Rachel Margolis, la bibliotecaria del ghetto di Vilnius durante l’imperversare della persecuzione nazista, racconta che nel ghetto c’era la lista d’attesa per poter leggere I Quaranta giorni del Musa Dagh di Franz Werfel, l’opera che narra la persecuzione e il genocidio degli armeni nell’Impero ottomano tra il 1915 e il 1922. Gli ebrei, perseguitati e segregati, leggevano questo romanzo perché “descriveva sorti simili alle nostre in quel tempo”, nel disinteresse e nel silenzio del mondo libero.

Hershel Rosenthal nell’organizzare la resistenza, a ogni costo, del ghetto di Bialistok, disse: “L’unica opzione che ci è rimasta è fare di questo ghetto il nostro Musa Dagh, aggiungendo un ultimo onorevole capitolo alla storia della Bialistok ebraica e al nostro movimento, la Shomer HaTzaìr”. Mordechai Tenenbaum scriveva, il 23 marzo 1943, che lo spirito dei resistenti armeni del Musa Dagh animava lui e i suoi compagni nel resistere alle vessazioni naziste.

L’Armenia soffre da anni, specie nella regione dell’Artsakh, territorio conteso nelle montagne e abitato da armeni, le continue aggressioni turche e azere, congiuntamente. Dalla pandemia a oggi, strategicamente, è stata colta ogni occasione per attaccarli, nel silenzio assordante del mondo libero.

In queste ore la situazione è precipitata ulteriormente ed è stato chiuso il Corridoio di Laçhin, l’unica strada che collega tale regione autonoma con l’Armenia. Questi armeni di montagna sono stretti in una morsa mortale, isolati senza transito di beni e servizi, con l’immediata possibilità di una catastrofe umanitaria.
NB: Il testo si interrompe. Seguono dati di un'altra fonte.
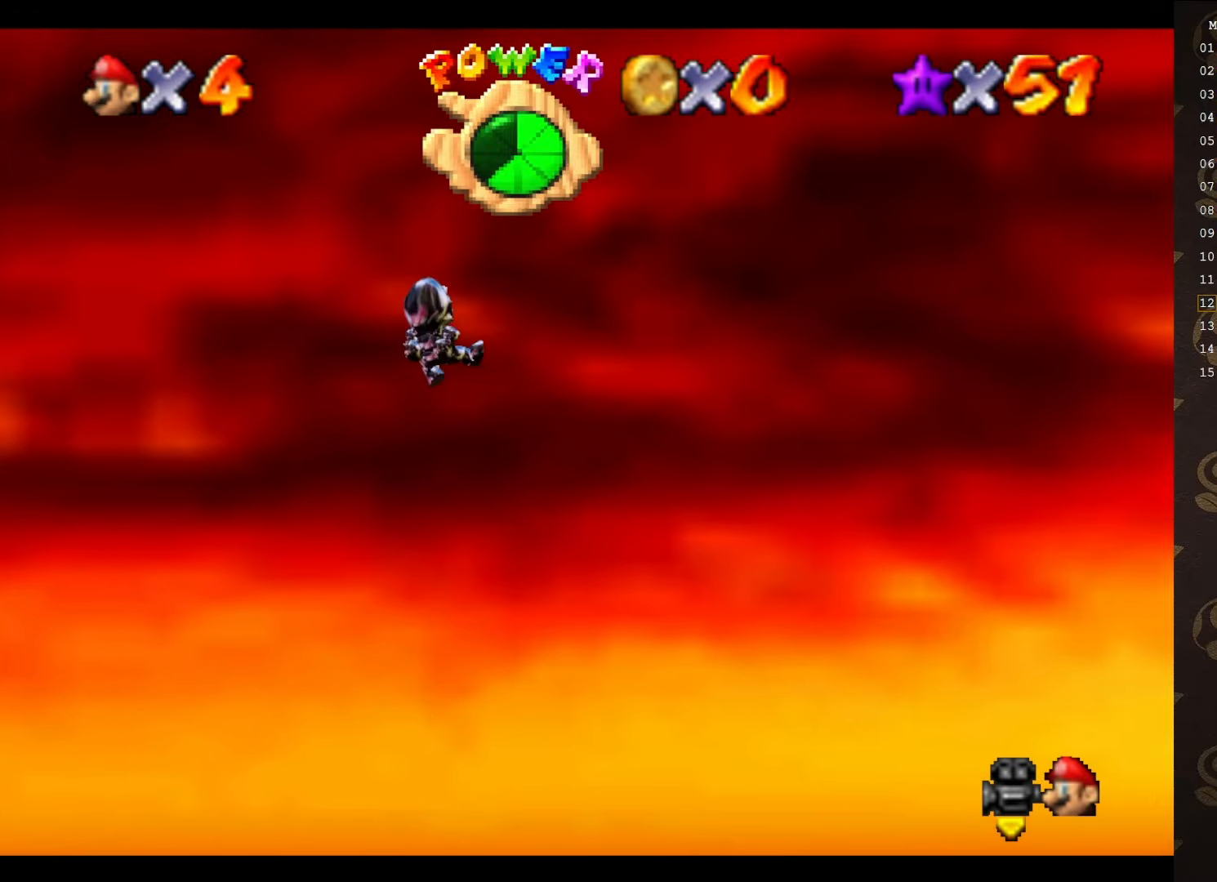
{"buttons": [], "left_stick": "up", "events": []}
L’Armenia (e l’Artsakh), essendo un Paese che è legato da sempre all’Unione Sovietica prima e alla Federazione Russa poi, ha pagato carissimo ogni suo tentativo di occidentalizzazione, considerando che la sicurezza dei suoi confini è in qualche modo garantita solo dai russi.
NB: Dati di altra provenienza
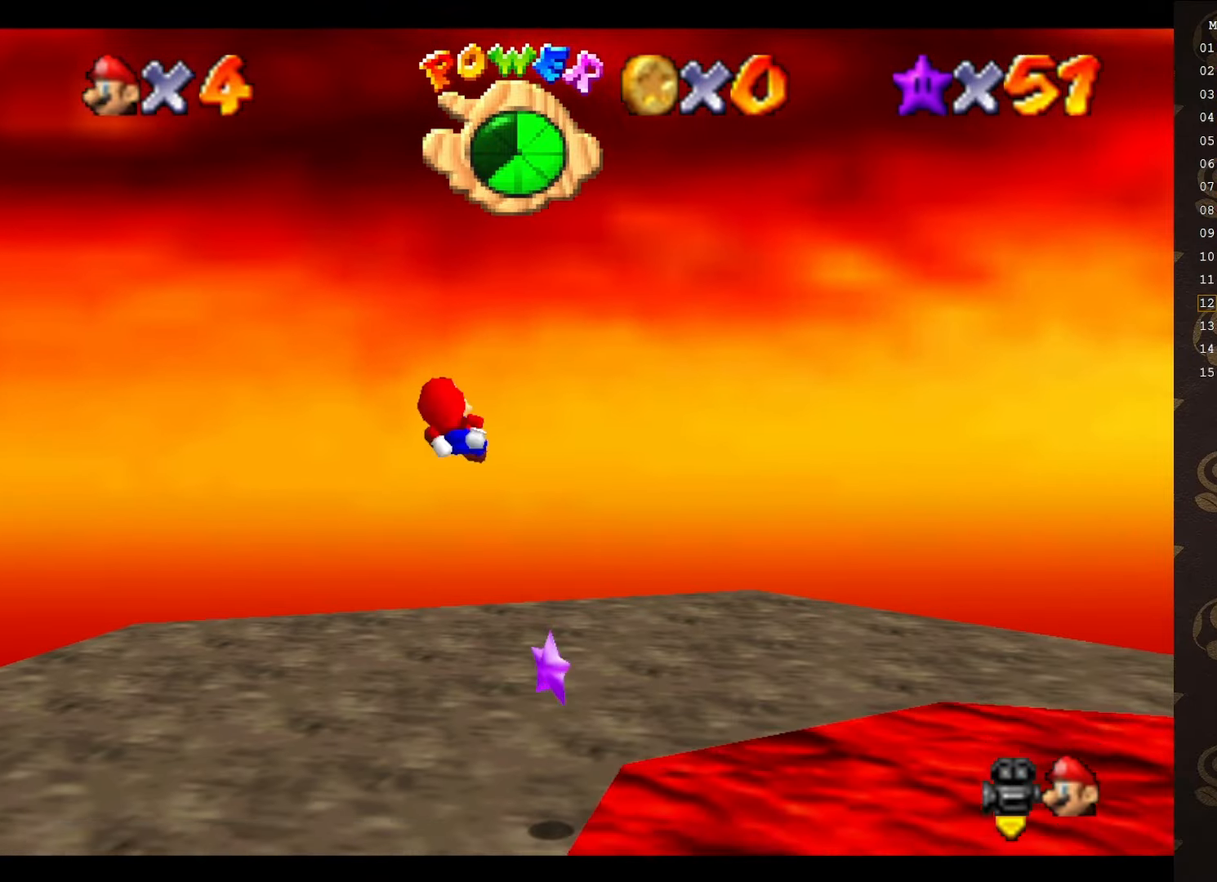
{"buttons": [], "left_stick": "down", "events": [[183, "left_stick", "up-right"], [366, "left_stick", "down-right"], [466, "left_stick", "down"]]}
Stante l’odierna situazione internazionale, e la guerra russo-ucraina, il rischio reale è il totale disinteresse delle democrazie occidentali al riguardo, dato che ciò espone tutti a un ginepraio immenso. Un popolo, quello armeno, che soffre, ignorato per calcolo e comodità, esposto al costante rischio di essere fatto scomparire (dopo aver patito un genocidio!) in un assordante e ubiquo silenzio. L’indifferenza strumentale e colpevole dell’Occidente, unita alle ciniche strategie caucasiche di Putin.

Erdogan lo sa benissimo, eccezionale e attendista stratega qual è, erede di secoli di diplomazia ottomana -differentemente dagli improvvisati e sgangherati occidentali-, specie ora che si è ritagliato un ruolo geopolitico straordinario, concessogli dall’Occidente. E lo sanno beni gli azeri, che ci possono ricattare con il gas, e noi tutti soffriamo molto il freddo, ‘sicuri nelle nostre tiepide case’. In primo luogo, il freddo gelido dell’assenza di idee decenti che animino la vita individuale e di società libere e democratiche.

Per gli armeni c’è una nuova possibilità di sconfitta; o la necessità di chinare il capo dinanzi agli eredi di coloro che ne fecero già carne da macello, mai condannati e mai rinnegati; o, ancora, la possibilità, molto concreta, di un’ulteriore pulizia etnica.

Dobbiamo intervenire, e subito, a favore degli armeni. Scuotiamo le nostre coscienze e reagiamo! Non è tollerabile che questo piccolo e antico popolo nuovamente debba patire umiliazione, terrore e morte e non è possibile che, ancora una volta, i loro aguzzini, eredi dei loro trisavoli, la facciano franca e imperversino, giostrando con abilità e ricatti le diplomazie occidentali, purtroppo tutt’altro che innocenti.

Oggi bisogna difendere, a ogni costo, questi armeni di montagna, questo contemporaneo Musa Dagh, il che significa, a ben vedere, difendere anche noi stessi e la libertà.